● Exercise description: Write every entry out again with no changes, and leave the images behind.

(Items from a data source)
▽
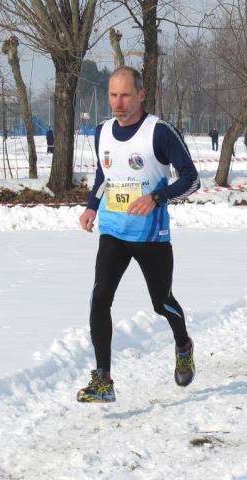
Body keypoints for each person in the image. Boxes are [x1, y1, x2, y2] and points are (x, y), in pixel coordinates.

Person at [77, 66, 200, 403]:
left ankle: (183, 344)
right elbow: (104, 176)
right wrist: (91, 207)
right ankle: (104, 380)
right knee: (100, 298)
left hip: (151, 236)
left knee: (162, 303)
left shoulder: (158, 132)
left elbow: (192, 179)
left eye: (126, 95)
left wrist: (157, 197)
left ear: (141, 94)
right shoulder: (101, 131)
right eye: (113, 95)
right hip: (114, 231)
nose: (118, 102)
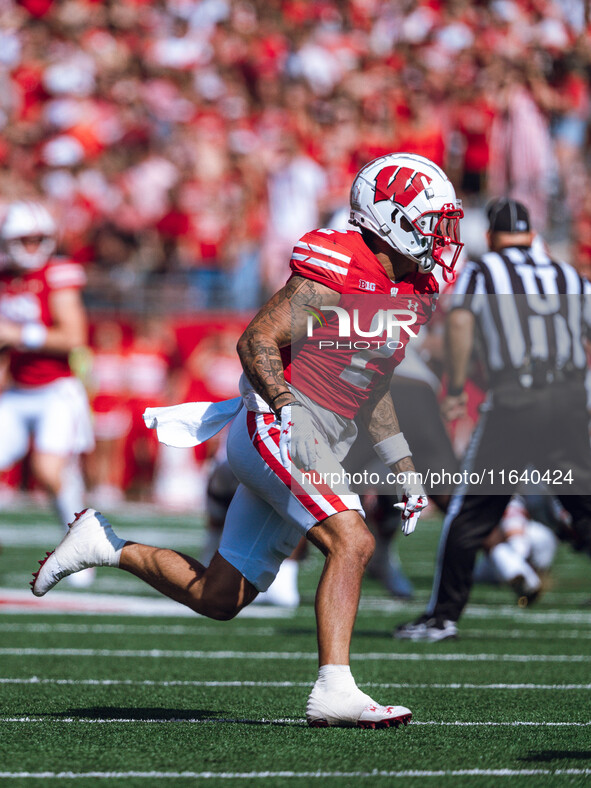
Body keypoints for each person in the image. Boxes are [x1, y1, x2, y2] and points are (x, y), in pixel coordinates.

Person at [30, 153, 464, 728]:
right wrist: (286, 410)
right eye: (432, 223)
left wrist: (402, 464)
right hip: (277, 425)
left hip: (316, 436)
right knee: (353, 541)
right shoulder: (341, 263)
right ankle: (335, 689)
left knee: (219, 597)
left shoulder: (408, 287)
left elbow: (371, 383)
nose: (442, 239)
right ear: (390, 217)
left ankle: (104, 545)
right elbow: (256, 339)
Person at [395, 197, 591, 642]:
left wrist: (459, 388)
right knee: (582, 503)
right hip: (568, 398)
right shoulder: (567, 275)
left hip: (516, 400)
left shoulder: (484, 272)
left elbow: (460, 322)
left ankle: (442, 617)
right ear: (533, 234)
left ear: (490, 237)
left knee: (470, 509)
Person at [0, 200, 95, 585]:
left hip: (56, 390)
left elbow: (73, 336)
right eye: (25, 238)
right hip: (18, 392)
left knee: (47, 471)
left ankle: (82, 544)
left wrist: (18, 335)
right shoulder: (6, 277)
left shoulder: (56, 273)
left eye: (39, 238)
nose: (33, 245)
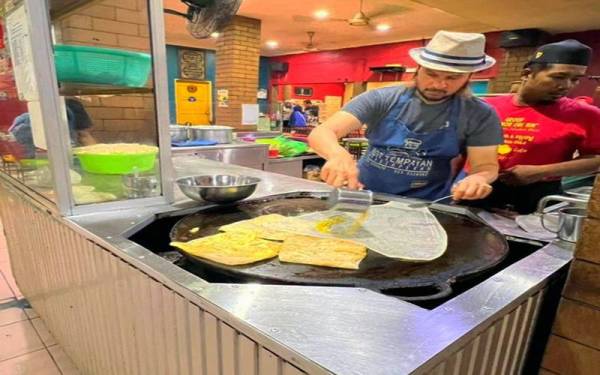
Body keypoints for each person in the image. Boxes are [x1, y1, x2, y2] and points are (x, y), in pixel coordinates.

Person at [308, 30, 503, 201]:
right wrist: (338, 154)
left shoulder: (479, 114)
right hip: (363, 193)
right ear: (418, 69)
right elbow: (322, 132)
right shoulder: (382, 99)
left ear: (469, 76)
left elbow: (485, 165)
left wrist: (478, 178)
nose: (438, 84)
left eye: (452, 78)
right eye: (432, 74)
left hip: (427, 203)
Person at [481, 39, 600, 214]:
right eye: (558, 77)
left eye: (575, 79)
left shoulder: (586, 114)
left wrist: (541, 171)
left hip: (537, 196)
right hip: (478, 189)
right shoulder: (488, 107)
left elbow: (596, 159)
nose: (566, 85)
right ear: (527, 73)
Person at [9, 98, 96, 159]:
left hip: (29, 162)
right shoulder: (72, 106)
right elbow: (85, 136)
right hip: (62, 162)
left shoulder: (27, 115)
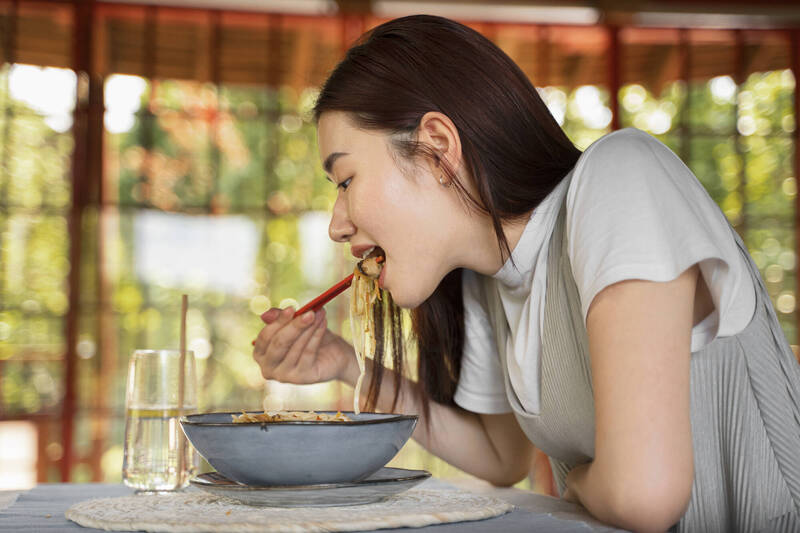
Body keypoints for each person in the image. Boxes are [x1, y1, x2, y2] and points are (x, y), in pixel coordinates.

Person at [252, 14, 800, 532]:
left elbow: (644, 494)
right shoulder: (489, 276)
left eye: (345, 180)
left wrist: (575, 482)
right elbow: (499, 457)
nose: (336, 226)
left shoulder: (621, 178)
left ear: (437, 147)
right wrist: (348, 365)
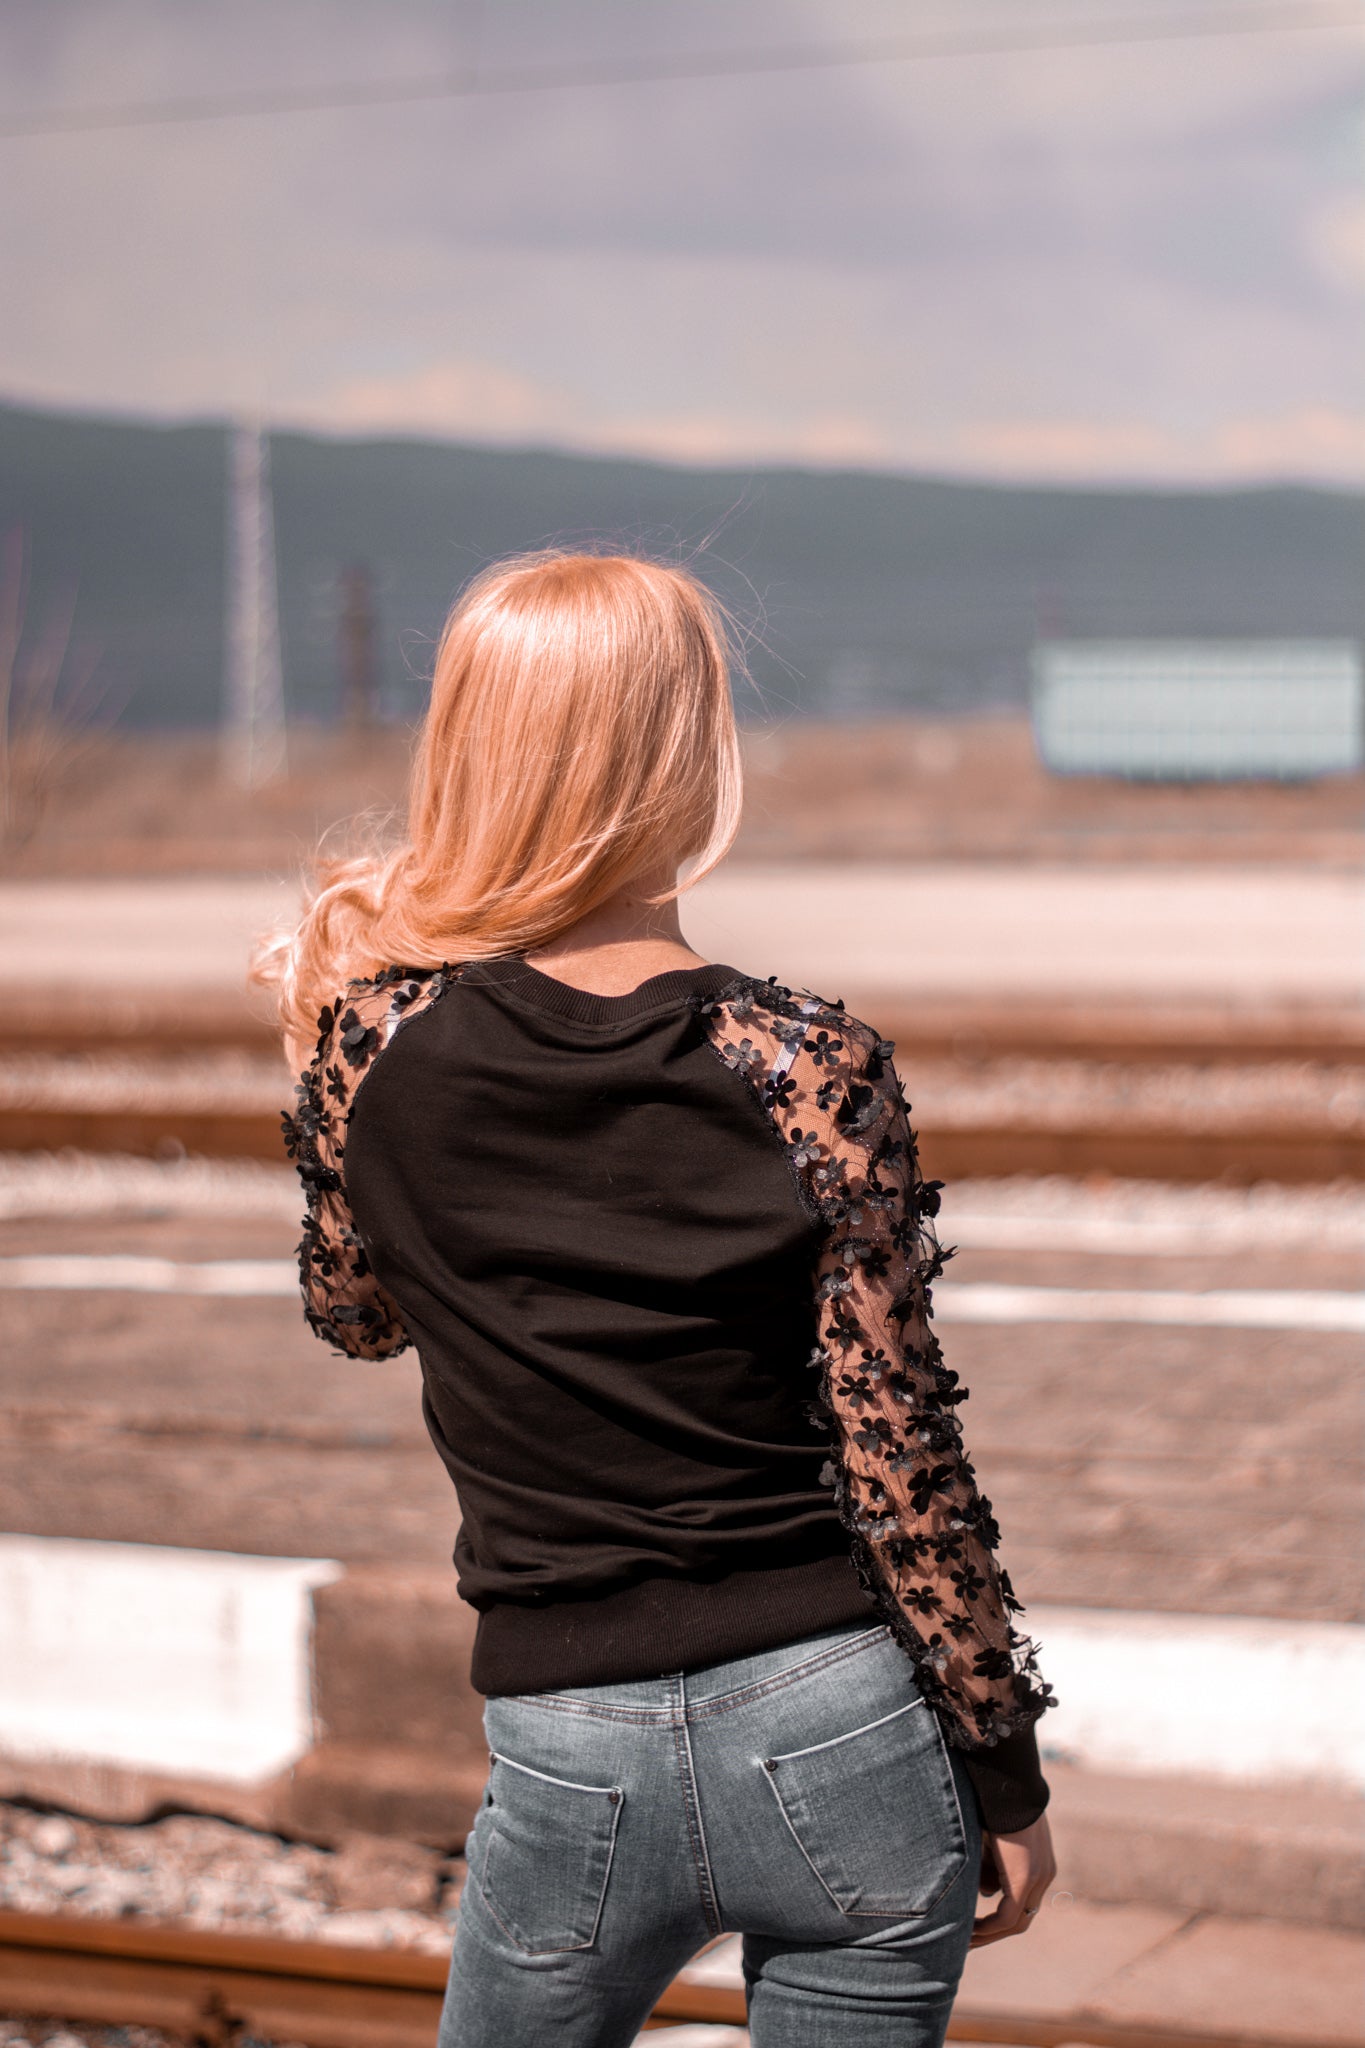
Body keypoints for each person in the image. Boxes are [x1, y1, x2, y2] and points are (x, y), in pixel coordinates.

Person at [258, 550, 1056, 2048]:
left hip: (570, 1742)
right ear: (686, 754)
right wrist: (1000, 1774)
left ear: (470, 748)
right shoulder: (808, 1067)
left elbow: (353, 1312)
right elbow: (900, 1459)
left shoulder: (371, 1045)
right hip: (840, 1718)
△
● Solution:
Body keypoints for each person in the image. Boxes are [x1, y1, x2, y2] and points are (x, y), in pixel coordinates.

Person at [77, 66, 200, 403]:
left ankle: (183, 344)
right elbow: (104, 176)
right wrist: (91, 207)
right ankle: (104, 380)
right knee: (100, 298)
left hip: (151, 236)
left knee: (162, 303)
left shoulder: (158, 132)
left elbow: (192, 179)
left eye: (126, 95)
left wrist: (157, 197)
left ear: (141, 94)
right shoulder: (101, 131)
right eye: (113, 95)
right hip: (114, 231)
nose: (118, 102)
Body keypoints for each person in the image. Boxes are [x1, y1, x2, y2] and points are (x, y), in pixel coordinates.

Person at [30, 153, 464, 728]:
right wrist: (286, 410)
right eye: (432, 223)
left wrist: (402, 464)
right hip: (277, 425)
left hip: (316, 436)
right knee: (353, 541)
right shoulder: (341, 263)
right ankle: (335, 689)
left knee: (219, 597)
left shoulder: (408, 287)
left elbow: (371, 383)
nose: (442, 239)
right ear: (390, 217)
left ankle: (104, 545)
right elbow: (256, 339)
Person at [395, 197, 591, 642]:
left wrist: (459, 388)
right knee: (582, 503)
right hip: (568, 398)
right shoulder: (567, 275)
left hip: (516, 400)
left shoulder: (484, 272)
left elbow: (460, 322)
left ankle: (442, 617)
right ear: (533, 234)
left ear: (490, 237)
left knee: (470, 509)
Person at [0, 200, 95, 585]:
left hip: (56, 390)
left elbow: (73, 336)
right eye: (25, 238)
right hip: (18, 392)
left knee: (47, 471)
left ankle: (82, 544)
left wrist: (18, 335)
right shoulder: (6, 277)
left shoulder: (56, 273)
left eye: (39, 238)
nose: (33, 245)
Body keypoints for each person in the image. Boxes are [x1, y1, x2, y2] and points are (x, y), in pixel coordinates.

Person at [308, 30, 503, 201]:
right wrist: (338, 154)
left shoulder: (479, 114)
right hip: (363, 193)
right ear: (418, 69)
right elbow: (322, 132)
right shoulder: (382, 99)
left ear: (469, 76)
left elbow: (485, 165)
left wrist: (478, 178)
nose: (438, 84)
left eye: (452, 78)
right eye: (432, 74)
left hip: (427, 203)
Person at [481, 39, 600, 214]:
right eye: (558, 77)
left eye: (575, 79)
left shoulder: (586, 114)
left wrist: (541, 171)
left hip: (537, 196)
right hip: (478, 189)
right shoulder: (488, 107)
left elbow: (596, 159)
nose: (566, 85)
right ear: (527, 73)
Person at [9, 98, 96, 159]:
left hip: (29, 162)
right shoulder: (72, 106)
right elbow: (85, 136)
right hip: (62, 162)
left shoulder: (27, 115)
Body keypoints for each person in the image. Boxes are [x1, y1, x2, y2] and points are (x, y), in pixel coordinates.

Person at [252, 14, 800, 532]:
left elbow: (644, 494)
right shoulder: (489, 276)
left eye: (345, 180)
left wrist: (575, 482)
right elbow: (499, 457)
nose: (336, 226)
left shoulder: (621, 178)
left ear: (437, 147)
right wrist: (348, 365)
Body keypoints for each person in the image. Boxes are [x1, y1, x2, y2] and points are (x, y), in pixel coordinates.

Person at [258, 550, 1056, 2048]:
left hip: (570, 1742)
right ear: (686, 754)
right wrist: (1000, 1774)
left ear: (470, 748)
right shoulder: (808, 1067)
left elbow: (353, 1312)
right elbow: (900, 1459)
left shoulder: (371, 1045)
right hip: (840, 1718)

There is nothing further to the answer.